## Work instruction
Write every line of the material again exactly, with no pictures in the copy.

## The records
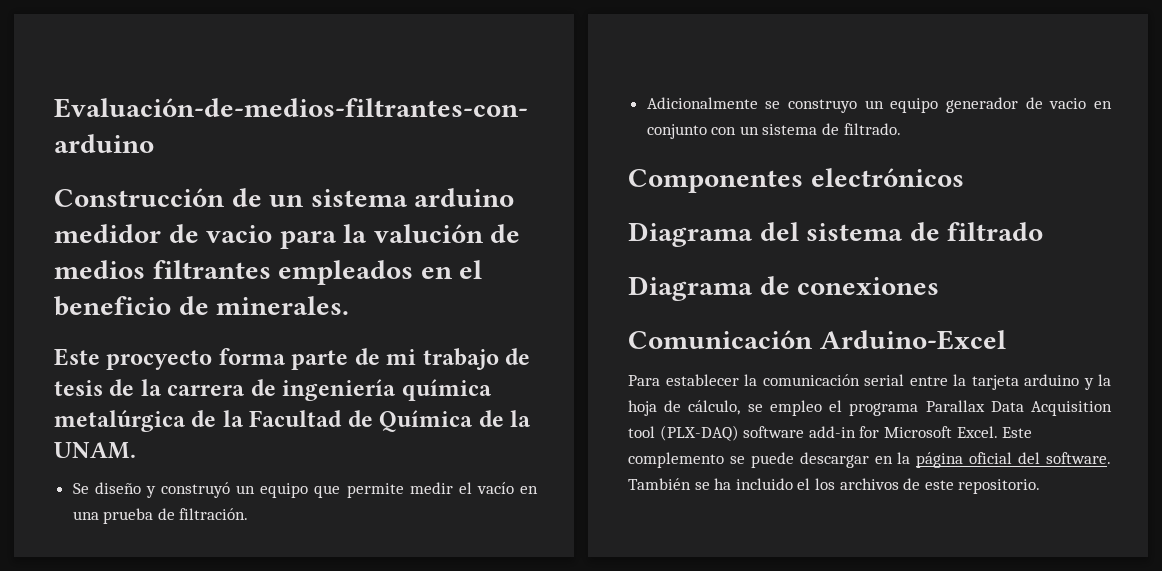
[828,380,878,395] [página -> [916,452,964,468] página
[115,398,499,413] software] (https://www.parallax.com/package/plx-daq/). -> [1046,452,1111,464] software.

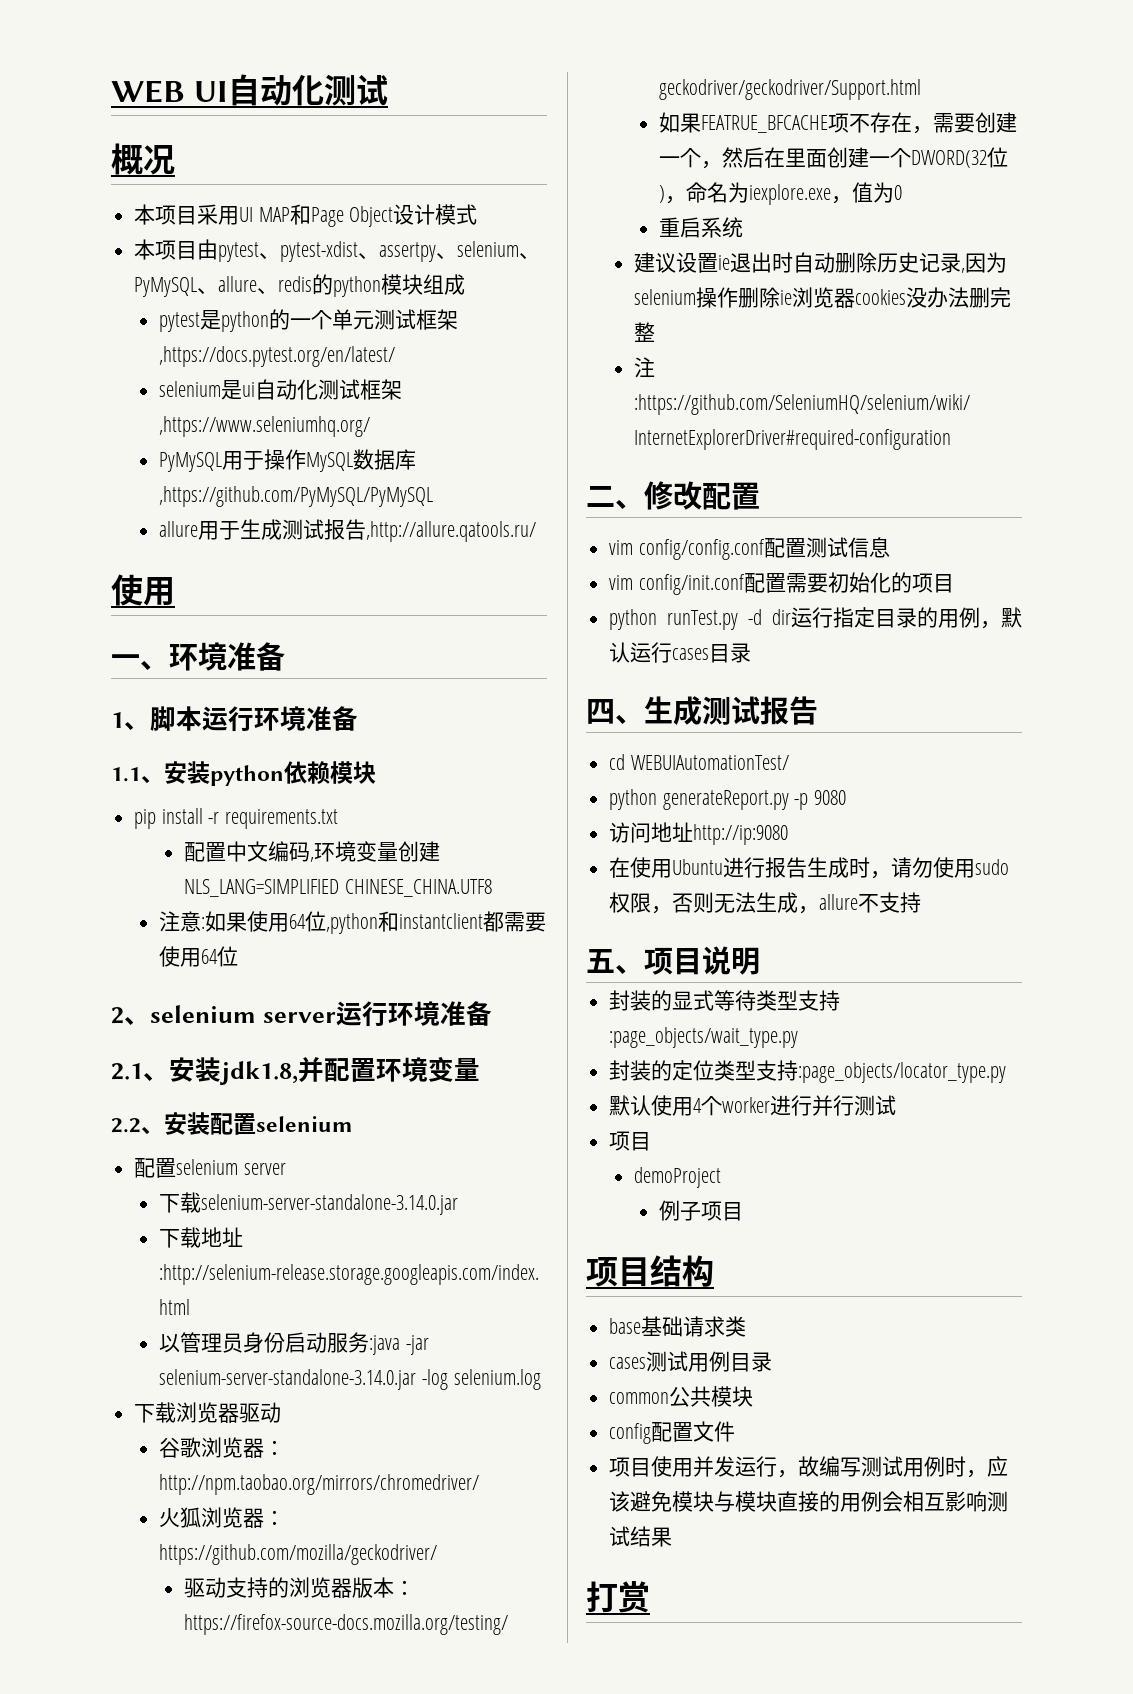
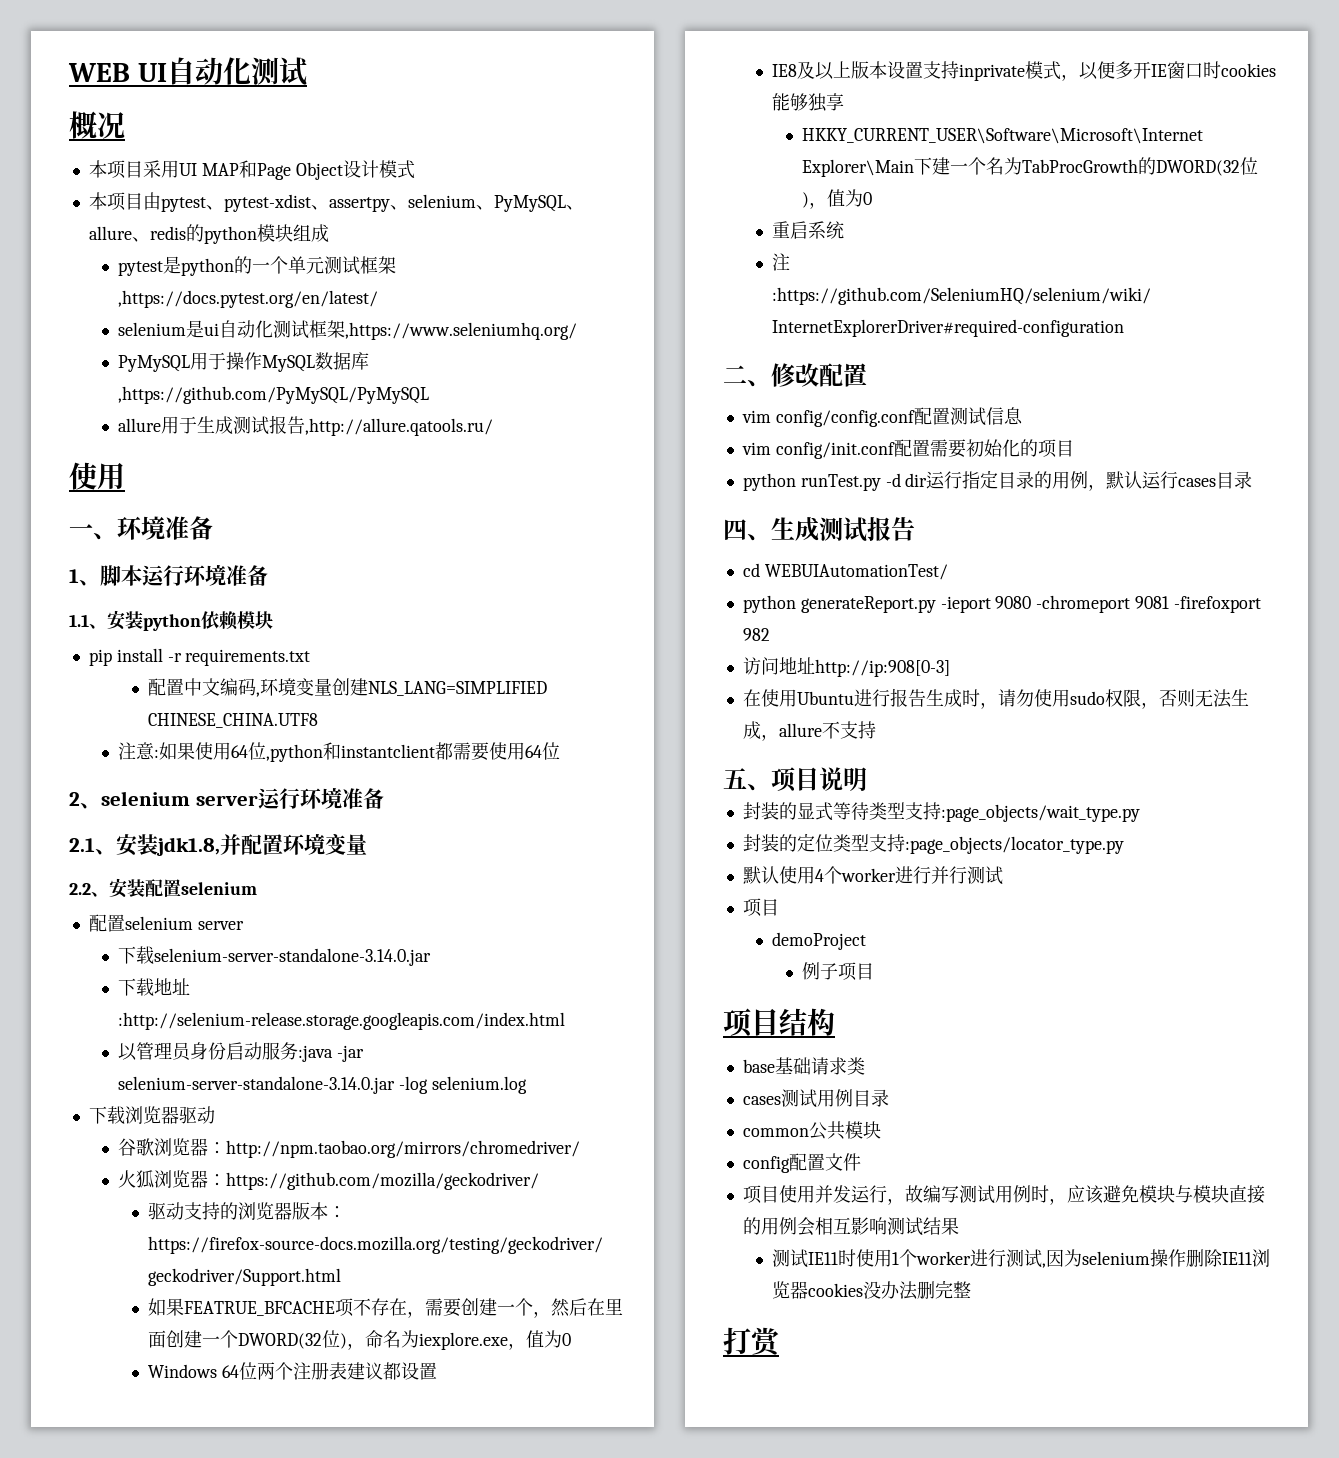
[659,217,744,238] [634,252,1008,273] [634,287,1012,308] [634,322,656,342] 重启系统 // 建议设置ie退出时自动删除历史记录,因为selenium操作删除ie浏览器cookies没办法删完整 -> [147,1362,437,1380] [772,61,1277,81] [772,93,845,112] [801,128,1203,144] [801,157,1258,177] [801,189,872,209] [772,221,845,239] Windows 64位两个注册表建议都设置 // IE8及以上版本设置支持inprivate模式，以便多开IE窗口时cookies能够独享 // HKKY_CURRENT_USER\Software\Microsoft\Internet Explorer\Main下建一个名为TabProcGrowth的DWORD(32位)，值为0 // 重启系统
[794,793,809,810] -p -> [940,596,991,613] -ieport
(847, 797) none -> [1036,595,1261,613] [742,628,770,641] -chromeport 9081 -firefoxport 982
[693,824,789,845] http://ip:9080 -> [814,659,950,677] http://ip:908[0-3]
(673, 1537) none -> [772,1249,1271,1268] [772,1280,972,1300] // 测试IE11时使用1个worker进行测试,因为selenium操作删除IE11浏览器cookies没办法删完整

## Your response
[828,380,878,395] [página -> [916,452,964,468] página
[115,398,499,413] software] (https://www.parallax.com/package/plx-daq/). -> [1046,452,1111,464] software.

[659,217,744,238] [634,252,1008,273] [634,287,1012,308] [634,322,656,342] 重启系统 // 建议设置ie退出时自动删除历史记录,因为selenium操作删除ie浏览器cookies没办法删完整 -> [147,1362,437,1380] [772,61,1277,81] [772,93,845,112] [801,128,1203,144] [801,157,1258,177] [801,189,872,209] [772,221,845,239] Windows 64位两个注册表建议都设置 // IE8及以上版本设置支持inprivate模式，以便多开IE窗口时cookies能够独享 // HKKY_CURRENT_USER\Software\Microsoft\Internet Explorer\Main下建一个名为TabProcGrowth的DWORD(32位)，值为0 // 重启系统
[794,793,809,810] -p -> [940,596,991,613] -ieport
(847, 797) none -> [1036,595,1261,613] [742,628,770,641] -chromeport 9081 -firefoxport 982
[693,824,789,845] http://ip:9080 -> [814,659,950,677] http://ip:908[0-3]
(673, 1537) none -> [772,1249,1271,1268] [772,1280,972,1300] // 测试IE11时使用1个worker进行测试,因为selenium操作删除IE11浏览器cookies没办法删完整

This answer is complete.